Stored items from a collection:
···

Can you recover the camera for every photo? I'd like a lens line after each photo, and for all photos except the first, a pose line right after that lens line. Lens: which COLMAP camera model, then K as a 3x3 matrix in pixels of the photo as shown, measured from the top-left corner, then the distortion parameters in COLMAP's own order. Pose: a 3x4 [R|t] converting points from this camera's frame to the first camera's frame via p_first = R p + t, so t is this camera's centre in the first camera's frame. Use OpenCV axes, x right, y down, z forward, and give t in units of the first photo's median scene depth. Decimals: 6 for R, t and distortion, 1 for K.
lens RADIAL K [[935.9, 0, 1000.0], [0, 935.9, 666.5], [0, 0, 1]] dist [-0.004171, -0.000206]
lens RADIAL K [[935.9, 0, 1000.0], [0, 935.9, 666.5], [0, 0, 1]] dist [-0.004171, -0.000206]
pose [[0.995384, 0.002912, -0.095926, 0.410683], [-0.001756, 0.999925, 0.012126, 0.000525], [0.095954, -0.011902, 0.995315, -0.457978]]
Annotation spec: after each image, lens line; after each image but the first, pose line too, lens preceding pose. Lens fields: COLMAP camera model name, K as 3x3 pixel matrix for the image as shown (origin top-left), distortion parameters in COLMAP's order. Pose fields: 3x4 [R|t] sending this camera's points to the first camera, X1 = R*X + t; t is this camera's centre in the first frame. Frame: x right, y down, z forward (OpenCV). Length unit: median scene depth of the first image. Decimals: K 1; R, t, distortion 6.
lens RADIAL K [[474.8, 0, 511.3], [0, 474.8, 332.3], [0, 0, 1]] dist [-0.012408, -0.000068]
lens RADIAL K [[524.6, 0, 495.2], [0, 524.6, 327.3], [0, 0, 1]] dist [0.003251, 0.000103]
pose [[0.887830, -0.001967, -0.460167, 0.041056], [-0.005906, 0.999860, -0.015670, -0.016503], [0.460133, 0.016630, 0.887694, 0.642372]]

···

Task goal: Please reproduce the records exactly, without leaving any out.

Final answer:
Can you recover the camera for every photo? I'd like a lens line after each photo, and for all photos except the first, a pose line right after that lens line. Lens: which COLMAP camera model, then K as a 3x3 matrix in pixels of the photo as shown, measured from the top-left corner, then the distortion parameters in COLMAP's own order. Pose: a 3x4 [R|t] converting points from this camera's frame to the first camera's frame via p_first = R p + t, so t is this camera's centre in the first camera's frame. Use OpenCV axes, x right, y down, z forward, and give t in units of the first photo's median scene depth. Decimals: 6 for R, t and distortion, 1 for K.
lens RADIAL K [[935.9, 0, 1000.0], [0, 935.9, 666.5], [0, 0, 1]] dist [-0.004171, -0.000206]
lens RADIAL K [[935.9, 0, 1000.0], [0, 935.9, 666.5], [0, 0, 1]] dist [-0.004171, -0.000206]
pose [[0.995384, 0.002912, -0.095926, 0.410683], [-0.001756, 0.999925, 0.012126, 0.000525], [0.095954, -0.011902, 0.995315, -0.457978]]
Annotation spec: after each image, lens line; after each image but the first, pose line too, lens preceding pose. Lens fields: COLMAP camera model name, K as 3x3 pixel matrix for the image as shown (origin top-left), distortion parameters in COLMAP's order. Pose fields: 3x4 [R|t] sending this camera's points to the first camera, X1 = R*X + t; t is this camera's centre in the first frame. Frame: x right, y down, z forward (OpenCV). Length unit: median scene depth of the first image. Decimals: K 1; R, t, distortion 6.
lens RADIAL K [[474.8, 0, 511.3], [0, 474.8, 332.3], [0, 0, 1]] dist [-0.012408, -0.000068]
lens RADIAL K [[524.6, 0, 495.2], [0, 524.6, 327.3], [0, 0, 1]] dist [0.003251, 0.000103]
pose [[0.887830, -0.001967, -0.460167, 0.041056], [-0.005906, 0.999860, -0.015670, -0.016503], [0.460133, 0.016630, 0.887694, 0.642372]]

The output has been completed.